Jun 10, 2013 Simon Williams
After years of doom and gloom, British consumer confidence finally appears to be on the rebound, slow as that upward climb may be.
"The economy has settled in a place, which is just not nearly as good as it used to be," Andrew Murphy, retail director at the employee-owned chain, recently told Reuters. "But people now don't feel scared by that, whereas three years ago they were genuinely scared about what this new reality meant."
Multiple polls have reported that consumer confidence is the highest it's been in a while, and hiring has started to show signs of improvement as well. In addition, a recent Reuters survey of 61 economists projected that the United Kingdom's economy is in a slightly better position than expected.
Murphy believes that these improvements will mostly be felt in the mortgage industry, predicting "that home will strengthen a bit through this year." The sales market, on the other hand, is where things become a bit murky.

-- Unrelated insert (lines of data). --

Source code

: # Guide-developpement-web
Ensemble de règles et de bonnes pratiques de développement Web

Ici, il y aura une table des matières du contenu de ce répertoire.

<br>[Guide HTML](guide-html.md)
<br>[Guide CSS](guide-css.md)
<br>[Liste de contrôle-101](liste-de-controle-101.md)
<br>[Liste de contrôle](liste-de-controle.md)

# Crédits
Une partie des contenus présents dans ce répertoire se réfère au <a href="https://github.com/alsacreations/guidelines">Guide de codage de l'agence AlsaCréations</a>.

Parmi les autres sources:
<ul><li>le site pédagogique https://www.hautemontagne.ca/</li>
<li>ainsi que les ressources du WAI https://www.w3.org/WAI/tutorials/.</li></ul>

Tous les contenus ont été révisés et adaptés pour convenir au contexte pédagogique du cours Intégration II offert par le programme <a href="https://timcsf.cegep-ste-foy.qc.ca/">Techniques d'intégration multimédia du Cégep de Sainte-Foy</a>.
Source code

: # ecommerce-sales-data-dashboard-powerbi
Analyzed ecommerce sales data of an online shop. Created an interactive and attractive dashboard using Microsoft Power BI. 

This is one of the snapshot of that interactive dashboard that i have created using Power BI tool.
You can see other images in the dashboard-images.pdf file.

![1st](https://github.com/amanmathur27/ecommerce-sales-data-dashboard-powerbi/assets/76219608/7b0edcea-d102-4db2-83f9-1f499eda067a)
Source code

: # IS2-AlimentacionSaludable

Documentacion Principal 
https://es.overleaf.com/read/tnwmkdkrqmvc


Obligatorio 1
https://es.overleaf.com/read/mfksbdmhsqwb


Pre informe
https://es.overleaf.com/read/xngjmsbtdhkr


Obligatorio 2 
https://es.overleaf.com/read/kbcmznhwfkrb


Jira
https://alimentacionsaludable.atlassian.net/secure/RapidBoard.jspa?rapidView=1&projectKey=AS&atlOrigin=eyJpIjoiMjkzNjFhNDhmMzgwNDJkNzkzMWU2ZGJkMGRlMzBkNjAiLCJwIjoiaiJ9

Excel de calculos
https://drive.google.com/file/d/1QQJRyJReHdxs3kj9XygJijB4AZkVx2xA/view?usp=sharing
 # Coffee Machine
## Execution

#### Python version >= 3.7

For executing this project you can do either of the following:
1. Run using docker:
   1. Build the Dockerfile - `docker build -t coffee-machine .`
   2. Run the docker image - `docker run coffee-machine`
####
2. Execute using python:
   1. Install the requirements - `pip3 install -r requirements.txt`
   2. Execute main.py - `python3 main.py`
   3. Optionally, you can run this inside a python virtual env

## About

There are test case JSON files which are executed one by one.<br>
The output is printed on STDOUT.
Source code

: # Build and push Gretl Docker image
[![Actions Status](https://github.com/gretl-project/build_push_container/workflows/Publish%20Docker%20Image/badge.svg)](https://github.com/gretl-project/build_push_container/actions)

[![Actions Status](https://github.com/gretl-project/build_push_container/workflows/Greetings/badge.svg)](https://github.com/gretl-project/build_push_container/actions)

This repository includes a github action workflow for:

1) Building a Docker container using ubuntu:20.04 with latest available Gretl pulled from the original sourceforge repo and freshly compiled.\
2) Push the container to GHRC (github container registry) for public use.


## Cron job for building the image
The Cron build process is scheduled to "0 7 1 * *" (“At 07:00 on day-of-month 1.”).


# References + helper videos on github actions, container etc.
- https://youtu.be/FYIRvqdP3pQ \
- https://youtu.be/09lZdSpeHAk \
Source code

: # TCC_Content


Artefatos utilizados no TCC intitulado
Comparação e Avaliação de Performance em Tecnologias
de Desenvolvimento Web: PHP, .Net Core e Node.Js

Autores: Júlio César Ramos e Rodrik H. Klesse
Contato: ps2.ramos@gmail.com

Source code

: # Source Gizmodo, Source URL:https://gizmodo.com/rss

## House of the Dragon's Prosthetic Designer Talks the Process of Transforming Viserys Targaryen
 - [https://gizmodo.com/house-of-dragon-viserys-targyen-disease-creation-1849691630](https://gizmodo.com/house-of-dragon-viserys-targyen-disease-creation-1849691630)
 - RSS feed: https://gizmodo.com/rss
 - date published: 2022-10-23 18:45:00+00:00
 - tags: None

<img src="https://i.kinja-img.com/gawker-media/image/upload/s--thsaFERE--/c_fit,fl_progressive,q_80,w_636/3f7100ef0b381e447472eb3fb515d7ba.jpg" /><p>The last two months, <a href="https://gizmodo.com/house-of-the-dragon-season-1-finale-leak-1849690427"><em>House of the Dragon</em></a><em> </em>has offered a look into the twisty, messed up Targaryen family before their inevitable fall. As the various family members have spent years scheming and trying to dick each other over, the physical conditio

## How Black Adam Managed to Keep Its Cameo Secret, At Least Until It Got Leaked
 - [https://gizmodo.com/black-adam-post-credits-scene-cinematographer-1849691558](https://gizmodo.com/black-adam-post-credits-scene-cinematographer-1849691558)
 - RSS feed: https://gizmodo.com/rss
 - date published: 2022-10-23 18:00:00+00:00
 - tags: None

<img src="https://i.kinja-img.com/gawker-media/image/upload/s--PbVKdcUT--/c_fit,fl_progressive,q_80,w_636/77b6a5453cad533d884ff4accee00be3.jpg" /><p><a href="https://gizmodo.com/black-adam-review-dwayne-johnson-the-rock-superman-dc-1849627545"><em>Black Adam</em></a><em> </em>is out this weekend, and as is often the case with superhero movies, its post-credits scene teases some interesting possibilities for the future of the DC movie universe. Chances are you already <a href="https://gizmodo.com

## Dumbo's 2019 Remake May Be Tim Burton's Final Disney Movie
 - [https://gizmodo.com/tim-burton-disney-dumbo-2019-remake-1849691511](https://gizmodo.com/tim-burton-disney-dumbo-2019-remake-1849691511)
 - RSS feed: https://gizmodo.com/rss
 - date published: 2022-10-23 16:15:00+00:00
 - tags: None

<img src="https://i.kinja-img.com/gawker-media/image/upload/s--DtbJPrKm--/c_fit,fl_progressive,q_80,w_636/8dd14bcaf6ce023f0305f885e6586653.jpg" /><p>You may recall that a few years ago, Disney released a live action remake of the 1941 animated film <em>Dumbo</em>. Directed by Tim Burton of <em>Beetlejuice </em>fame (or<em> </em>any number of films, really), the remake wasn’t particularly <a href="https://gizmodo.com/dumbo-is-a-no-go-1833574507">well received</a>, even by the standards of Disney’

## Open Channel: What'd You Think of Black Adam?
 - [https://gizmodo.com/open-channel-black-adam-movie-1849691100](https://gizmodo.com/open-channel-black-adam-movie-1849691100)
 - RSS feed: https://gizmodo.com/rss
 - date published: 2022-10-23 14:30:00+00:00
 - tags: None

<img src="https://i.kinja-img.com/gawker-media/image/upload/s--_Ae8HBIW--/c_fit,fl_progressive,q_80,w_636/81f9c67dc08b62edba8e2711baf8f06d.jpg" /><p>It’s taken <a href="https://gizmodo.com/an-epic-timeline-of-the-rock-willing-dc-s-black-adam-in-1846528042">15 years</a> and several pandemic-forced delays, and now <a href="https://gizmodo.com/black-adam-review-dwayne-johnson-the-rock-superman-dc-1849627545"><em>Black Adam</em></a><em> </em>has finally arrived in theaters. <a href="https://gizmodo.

Lending gap starting to fill in
One of the biggest obstacles to boosting consumer spending in recent years has been a lack of available funding for residents at or near the subprime credit level. Banks ruled out anyone they deemed risky in the immediate aftermath of the recession, and those consumers have only seen their credit levels suffer since then.
Fortunately, the short term lending market has been picking up, although banks and financial institutions have had almost nothing to do with that. Instead, many alternative lenders have stepped in to fill the funding gap.
These firms typically use different scoring methods, such as Payment Reporting Builds Credit (PRBC), to determine whether or not a consumer is eligible to receive a loan. The PRBC scoring measure takes alternative financial factors into account, such as whether a person has been able to make utilities payments on time in the past.